TASK INSTRUCTIONS >> Rewrite the listing with every "common name" changed to "vernacular name", keeping everything else the same.

THE INPUT >>
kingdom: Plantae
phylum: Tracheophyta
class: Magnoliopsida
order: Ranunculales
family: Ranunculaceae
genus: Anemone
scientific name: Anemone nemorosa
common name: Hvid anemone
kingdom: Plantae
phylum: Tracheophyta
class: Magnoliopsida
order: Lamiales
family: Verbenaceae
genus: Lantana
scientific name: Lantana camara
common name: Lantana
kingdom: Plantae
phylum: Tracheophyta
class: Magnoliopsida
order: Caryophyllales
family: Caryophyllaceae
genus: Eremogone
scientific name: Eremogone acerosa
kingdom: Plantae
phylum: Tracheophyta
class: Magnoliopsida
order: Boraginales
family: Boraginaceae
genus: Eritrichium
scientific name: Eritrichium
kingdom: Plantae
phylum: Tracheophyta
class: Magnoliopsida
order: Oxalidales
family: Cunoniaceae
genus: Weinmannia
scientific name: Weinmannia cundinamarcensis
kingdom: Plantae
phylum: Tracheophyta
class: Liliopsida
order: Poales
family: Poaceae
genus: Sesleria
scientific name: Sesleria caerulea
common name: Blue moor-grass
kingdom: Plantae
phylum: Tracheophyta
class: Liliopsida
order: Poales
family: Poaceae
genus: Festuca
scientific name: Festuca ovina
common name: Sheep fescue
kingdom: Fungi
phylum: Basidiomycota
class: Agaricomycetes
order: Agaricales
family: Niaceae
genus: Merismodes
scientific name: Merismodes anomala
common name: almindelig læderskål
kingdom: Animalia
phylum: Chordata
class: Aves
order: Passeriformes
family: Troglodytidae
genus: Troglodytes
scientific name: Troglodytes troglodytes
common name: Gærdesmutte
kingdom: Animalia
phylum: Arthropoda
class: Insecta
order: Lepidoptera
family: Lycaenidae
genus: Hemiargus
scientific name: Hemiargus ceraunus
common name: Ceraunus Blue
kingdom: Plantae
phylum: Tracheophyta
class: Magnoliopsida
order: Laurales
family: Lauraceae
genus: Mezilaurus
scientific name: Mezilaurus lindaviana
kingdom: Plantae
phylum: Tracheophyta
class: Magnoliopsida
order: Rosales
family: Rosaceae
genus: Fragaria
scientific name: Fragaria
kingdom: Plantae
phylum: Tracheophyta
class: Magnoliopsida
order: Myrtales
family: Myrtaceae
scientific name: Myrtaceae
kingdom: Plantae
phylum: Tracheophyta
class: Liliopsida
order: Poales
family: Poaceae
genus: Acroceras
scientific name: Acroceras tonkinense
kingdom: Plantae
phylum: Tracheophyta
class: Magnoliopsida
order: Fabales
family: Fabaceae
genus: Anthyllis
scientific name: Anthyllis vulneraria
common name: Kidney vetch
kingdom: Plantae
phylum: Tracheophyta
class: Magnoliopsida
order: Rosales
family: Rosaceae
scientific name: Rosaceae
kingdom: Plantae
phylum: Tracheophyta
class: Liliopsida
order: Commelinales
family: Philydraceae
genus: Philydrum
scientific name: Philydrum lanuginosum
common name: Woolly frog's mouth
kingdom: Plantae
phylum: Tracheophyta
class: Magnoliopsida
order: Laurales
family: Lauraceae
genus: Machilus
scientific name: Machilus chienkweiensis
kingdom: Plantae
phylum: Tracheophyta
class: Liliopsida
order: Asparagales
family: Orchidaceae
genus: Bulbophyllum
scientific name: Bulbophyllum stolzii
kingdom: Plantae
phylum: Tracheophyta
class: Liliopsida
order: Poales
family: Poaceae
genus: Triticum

RESULT FOR THIS TASK >>
kingdom: Plantae
phylum: Tracheophyta
class: Magnoliopsida
order: Ranunculales
family: Ranunculaceae
genus: Anemone
scientific name: Anemone nemorosa
vernacular name: Hvid anemone
kingdom: Plantae
phylum: Tracheophyta
class: Magnoliopsida
order: Lamiales
family: Verbenaceae
genus: Lantana
scientific name: Lantana camara
vernacular name: Lantana
kingdom: Plantae
phylum: Tracheophyta
class: Magnoliopsida
order: Caryophyllales
family: Caryophyllaceae
genus: Eremogone
scientific name: Eremogone acerosa
kingdom: Plantae
phylum: Tracheophyta
class: Magnoliopsida
order: Boraginales
family: Boraginaceae
genus: Eritrichium
scientific name: Eritrichium
kingdom: Plantae
phylum: Tracheophyta
class: Magnoliopsida
order: Oxalidales
family: Cunoniaceae
genus: Weinmannia
scientific name: Weinmannia cundinamarcensis
kingdom: Plantae
phylum: Tracheophyta
class: Liliopsida
order: Poales
family: Poaceae
genus: Sesleria
scientific name: Sesleria caerulea
vernacular name: Blue moor-grass
kingdom: Plantae
phylum: Tracheophyta
class: Liliopsida
order: Poales
family: Poaceae
genus: Festuca
scientific name: Festuca ovina
vernacular name: Sheep fescue
kingdom: Fungi
phylum: Basidiomycota
class: Agaricomycetes
order: Agaricales
family: Niaceae
genus: Merismodes
scientific name: Merismodes anomala
vernacular name: almindelig læderskål
kingdom: Animalia
phylum: Chordata
class: Aves
order: Passeriformes
family: Troglodytidae
genus: Troglodytes
scientific name: Troglodytes troglodytes
vernacular name: Gærdesmutte
kingdom: Animalia
phylum: Arthropoda
class: Insecta
order: Lepidoptera
family: Lycaenidae
genus: Hemiargus
scientific name: Hemiargus ceraunus
vernacular name: Ceraunus Blue
kingdom: Plantae
phylum: Tracheophyta
class: Magnoliopsida
order: Laurales
family: Lauraceae
genus: Mezilaurus
scientific name: Mezilaurus lindaviana
kingdom: Plantae
phylum: Tracheophyta
class: Magnoliopsida
order: Rosales
family: Rosaceae
genus: Fragaria
scientific name: Fragaria
kingdom: Plantae
phylum: Tracheophyta
class: Magnoliopsida
order: Myrtales
family: Myrtaceae
scientific name: Myrtaceae
kingdom: Plantae
phylum: Tracheophyta
class: Liliopsida
order: Poales
family: Poaceae
genus: Acroceras
scientific name: Acroceras tonkinense
kingdom: Plantae
phylum: Tracheophyta
class: Magnoliopsida
order: Fabales
family: Fabaceae
genus: Anthyllis
scientific name: Anthyllis vulneraria
vernacular name: Kidney vetch
kingdom: Plantae
phylum: Tracheophyta
class: Magnoliopsida
order: Rosales
family: Rosaceae
scientific name: Rosaceae
kingdom: Plantae
phylum: Tracheophyta
class: Liliopsida
order: Commelinales
family: Philydraceae
genus: Philydrum
scientific name: Philydrum lanuginosum
vernacular name: Woolly frog's mouth
kingdom: Plantae
phylum: Tracheophyta
class: Magnoliopsida
order: Laurales
family: Lauraceae
genus: Machilus
scientific name: Machilus chienkweiensis
kingdom: Plantae
phylum: Tracheophyta
class: Liliopsida
order: Asparagales
family: Orchidaceae
genus: Bulbophyllum
scientific name: Bulbophyllum stolzii
kingdom: Plantae
phylum: Tracheophyta
class: Liliopsida
order: Poales
family: Poaceae
genus: Triticum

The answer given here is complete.